### Your tasks
1 > Reproduce the passage of the basketball forum thread starting at "Your wife is" and ending at "in the NIT.".
2 > In the basketball forum thread, what seed and overall ranking does the post beginning "Championship!!!!" announce?

It was wishful thinking for today.


----------



## 870 XPRS (Mar 12, 2003)

Nice first half out of State, Atsur is in some trouble.


----------



## Robert A. Langager (Feb 22, 2002)

I smell a State/Carolina final tomorrow.


----------



## 870 XPRS (Mar 12, 2003)

Might want to phone up Sidney and tell him not to wear the red coat tomorrow, wouldn't want to tarnish his record with it.


----------



## Robert A. Langager (Feb 22, 2002)

Good luck tomorrow. You Tarheels are a treacherous bunch. Try being married to one.


----------



## 870 XPRS (Mar 12, 2003)

Your wife is a great, great women....don't ever let go of her. She obviously has her priorities in line. Bleed red like most of us do, but that's cause were regular. Some of us bleed the true blue and that's cause we are the best of the best. UNC all the way .......

Honestly though, as much as it hurts me to say,, part of me would like to see state win to get another ACC team in the tourney. I get angree anytime some talking head thinks there is a better league in the country.
Last year the Big East, this year there was talk about the PAC-10. There is no other conference that can contend with the ACC. Look at the records.

I rescind.....I really want UNC to win tomorrow. We haven't won it since 1998...4 games in 4 days is going to be hard,,,especially with your PG hindered.\

Best of luck,,but it probably isn't going to work out so well,,good luck in the NIT.

-Dustin


----------



## Tator (Dec 10, 2005)

hmmm more drunk blurbs from 870 at 3:30 in the morning :beer:


----------



## 870 XPRS (Mar 12, 2003)

Championship!!!!

#1 seed, #2 overall.......let the madness begin.


----------



## Tator (Dec 10, 2005)

yeah, I'd say giving UNC that seed is madness, but even better when they get knocked off, which WILL happen. mark my words

will their even be a #1 in the final 4???


----------



## R y a n (Apr 4, 2005)

Carolina got screwed with their seeding being in that bracket. They have the toughest road by far for the #1's...

:eyeroll:

It will be a tough for for them to make it out alive... I'll be surprised for them to make Elite 8 looking at that bracket...

You Dukie fans better go pay up to the NCAA selection committee for that high a seed.. there is no way they deserved something that high...


----------



## Tator (Dec 10, 2005)

looking at the teams with similar seeds as them or around them. I'd say that's right at about where they belong.

think they deserve a 8 seed like zona, they are 10X the team!! cmon ben

don't be an idiot :eyeroll: :lol:


----------



## R y a n (Apr 4, 2005)

Tator said:


> think they deserve a 8 seed like zona, they are 10X the team!! cmon ben


 :roll: :eyeroll: :withstupid: :beer: :drunk: :bs: :fiddle: :stirpot:


----------



## smalls (Sep 9, 2003)

R y a n said:


> Carolina got screwed with their seeding being in that bracket. They have the toughest road by far for the #1's...


 :roll: :eyeroll: :withstupid: :crybaby: :fiddle: :lost:


----------



## R y a n (Apr 4, 2005)

smalls said:


> R y a n said:
> 
> 
> > Carolina got screwed with their seeding being in that bracket. They have the toughest road by far for the #1's...


Who has a harder bracket for a #1 seed? Do tell?


----------



## 870 XPRS (Mar 12, 2003)

Smalls, while your down in vegas why don't you put 5 large on Niagra to win it all. You'll cover me right??


----------

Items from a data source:
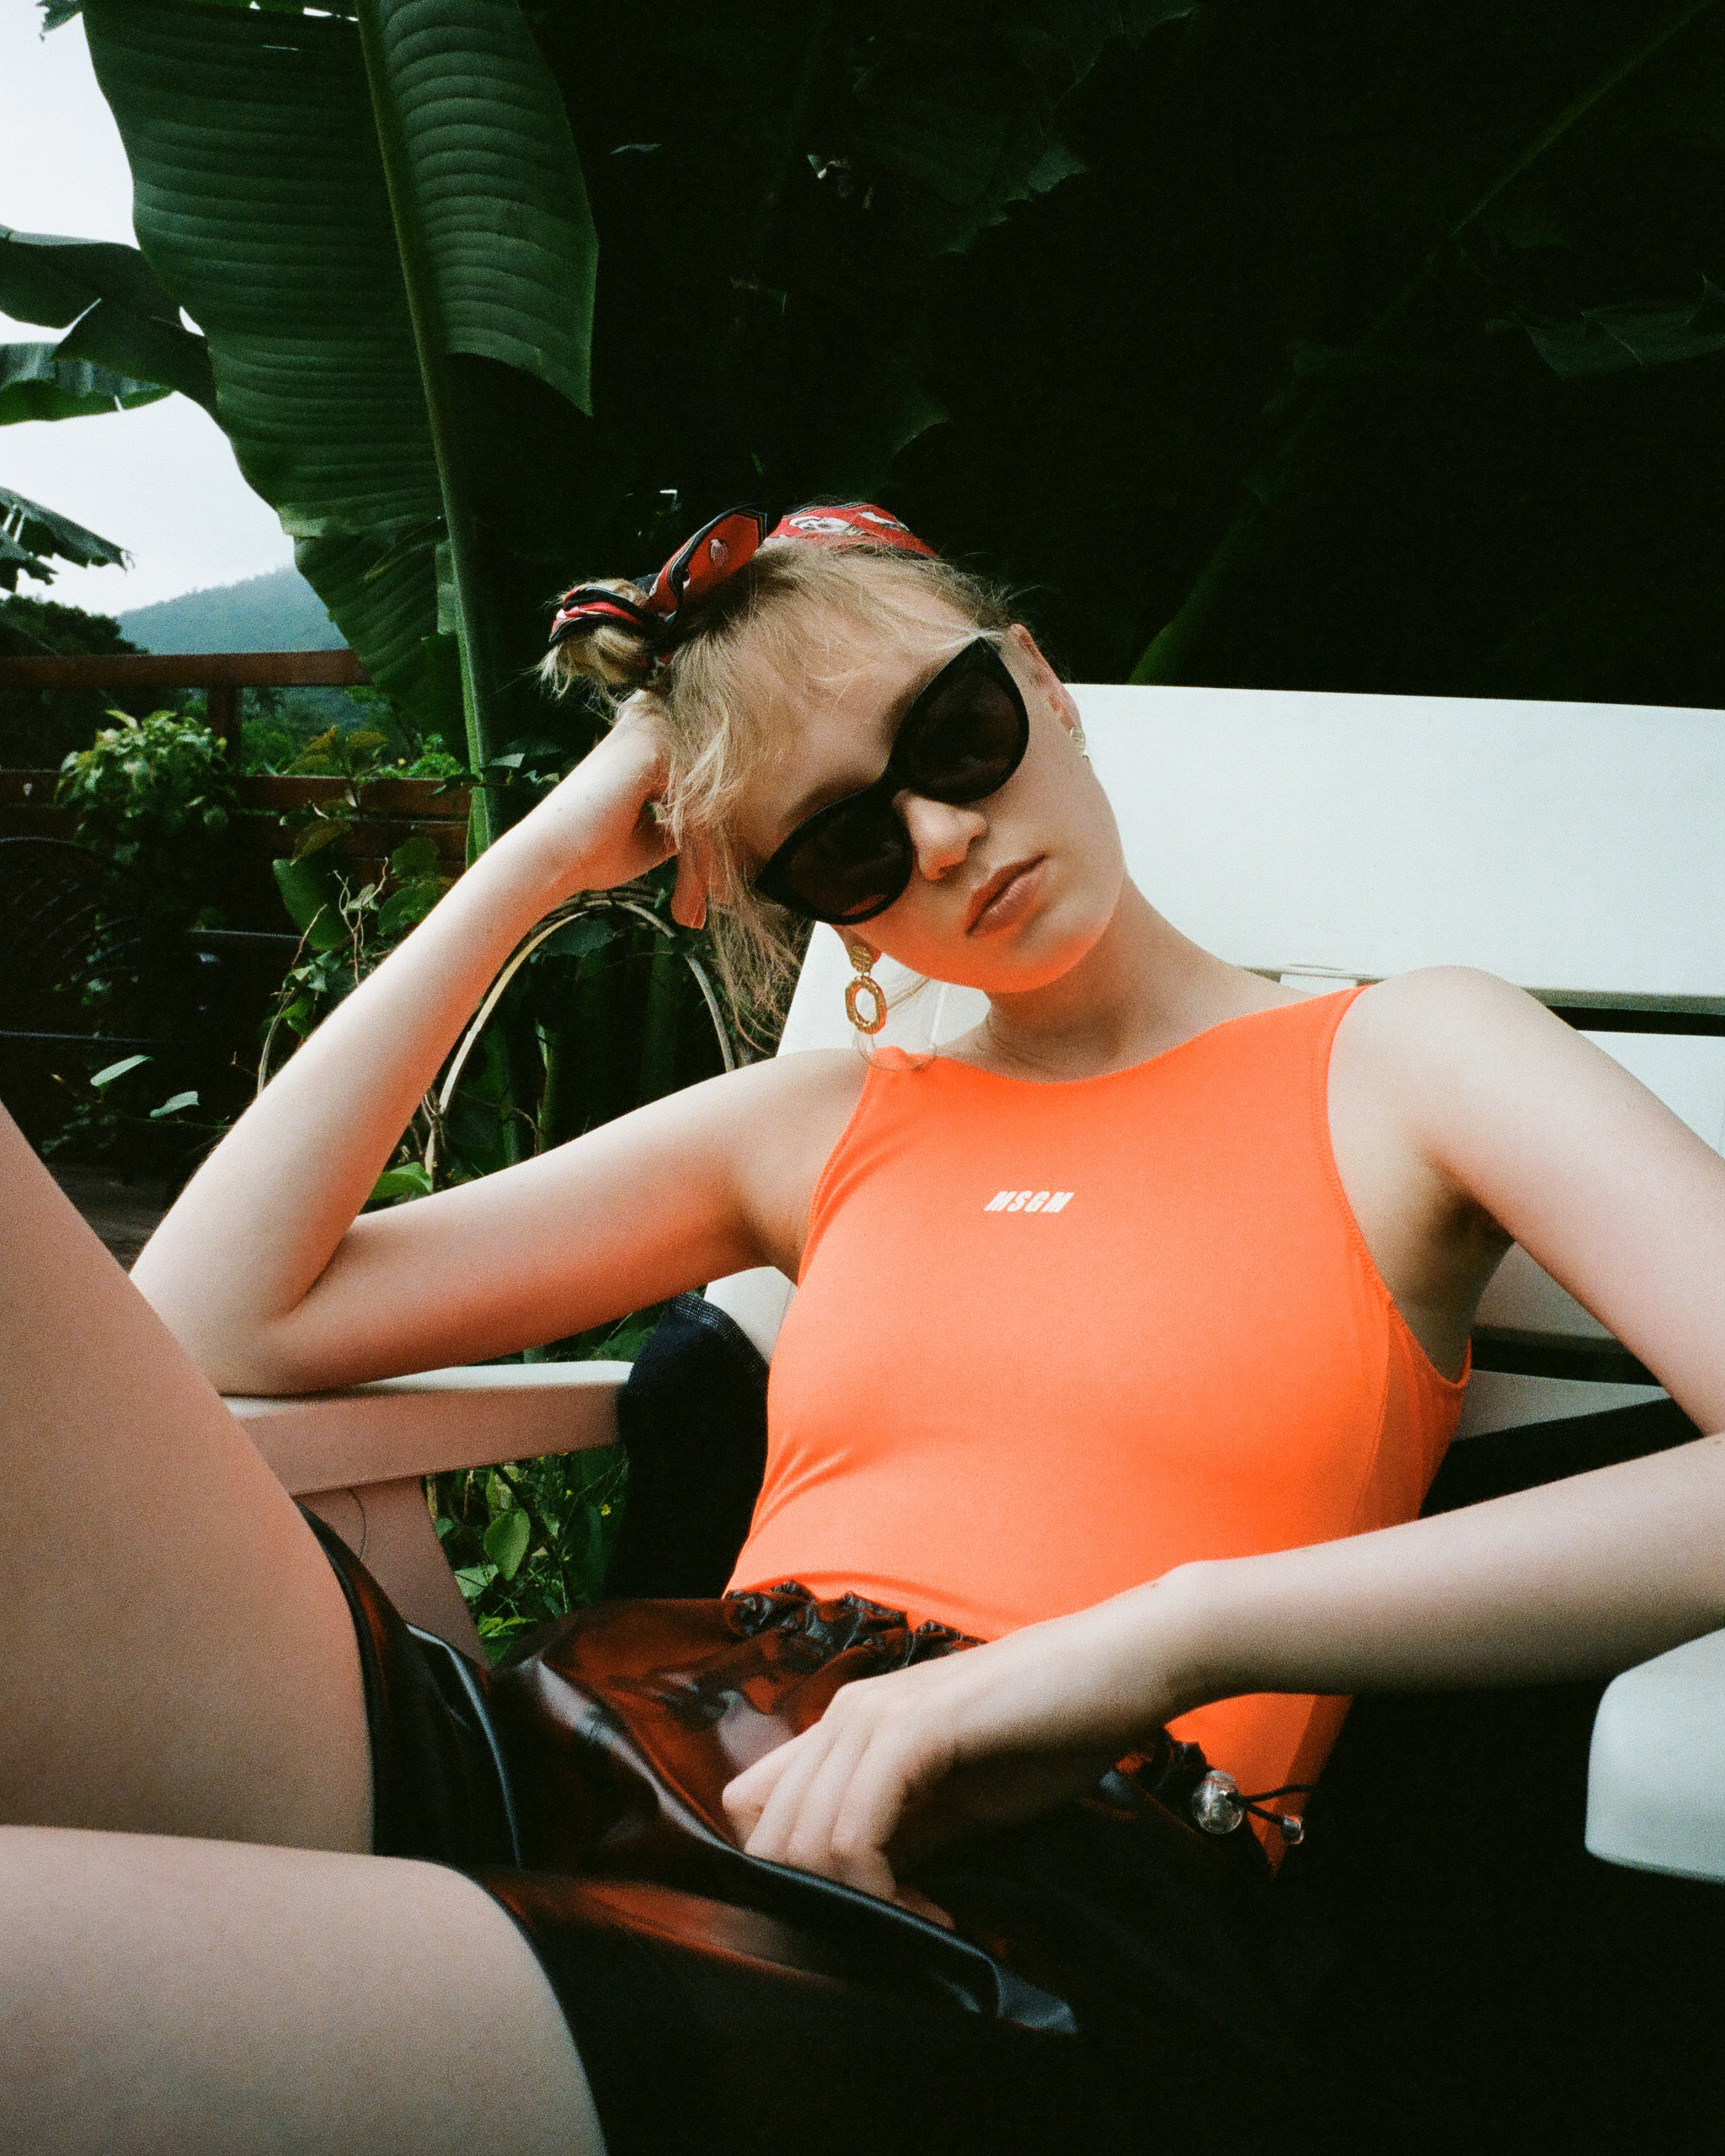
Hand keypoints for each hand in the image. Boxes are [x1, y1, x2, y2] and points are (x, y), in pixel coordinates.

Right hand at [498, 705, 712, 923]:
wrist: (549, 860)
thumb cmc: (592, 853)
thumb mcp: (652, 838)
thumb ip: (684, 824)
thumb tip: (720, 829)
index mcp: (649, 747)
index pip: (700, 794)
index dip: (711, 845)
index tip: (717, 893)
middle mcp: (653, 729)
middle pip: (707, 799)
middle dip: (715, 858)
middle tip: (721, 903)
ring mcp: (655, 733)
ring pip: (706, 806)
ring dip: (708, 864)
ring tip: (697, 911)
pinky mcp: (656, 749)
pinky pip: (698, 806)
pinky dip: (702, 853)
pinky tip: (700, 889)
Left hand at [719, 1588, 1193, 1913]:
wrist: (1114, 1670)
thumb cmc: (1045, 1732)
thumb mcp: (955, 1802)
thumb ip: (897, 1835)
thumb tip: (855, 1896)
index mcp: (847, 1725)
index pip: (753, 1806)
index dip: (787, 1871)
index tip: (855, 1914)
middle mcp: (844, 1715)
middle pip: (767, 1835)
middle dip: (817, 1904)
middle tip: (891, 1934)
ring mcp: (873, 1717)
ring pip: (804, 1840)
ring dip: (858, 1906)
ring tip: (925, 1925)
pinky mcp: (912, 1730)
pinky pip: (857, 1832)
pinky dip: (886, 1891)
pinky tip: (938, 1914)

### Responses to the tasks
1 >
Your wife is a great, great women....don't ever let go of her. She obviously has her priorities in line. Bleed red like most of us do, but that's cause were regular. Some of us bleed the true blue and that's cause we are the best of the best. UNC all the way .......

Honestly though, as much as it hurts me to say,, part of me would like to see state win to get another ACC team in the tourney. I get angree anytime some talking head thinks there is a better league in the country.
Last year the Big East, this year there was talk about the PAC-10. There is no other conference that can contend with the ACC. Look at the records.

I rescind.....I really want UNC to win tomorrow. We haven't won it since 1998...4 games in 4 days is going to be hard,,,especially with your PG hindered.\

Best of luck,,but it probably isn't going to work out so well,,good luck in the NIT.

2 > A #1 seed, #2 overall.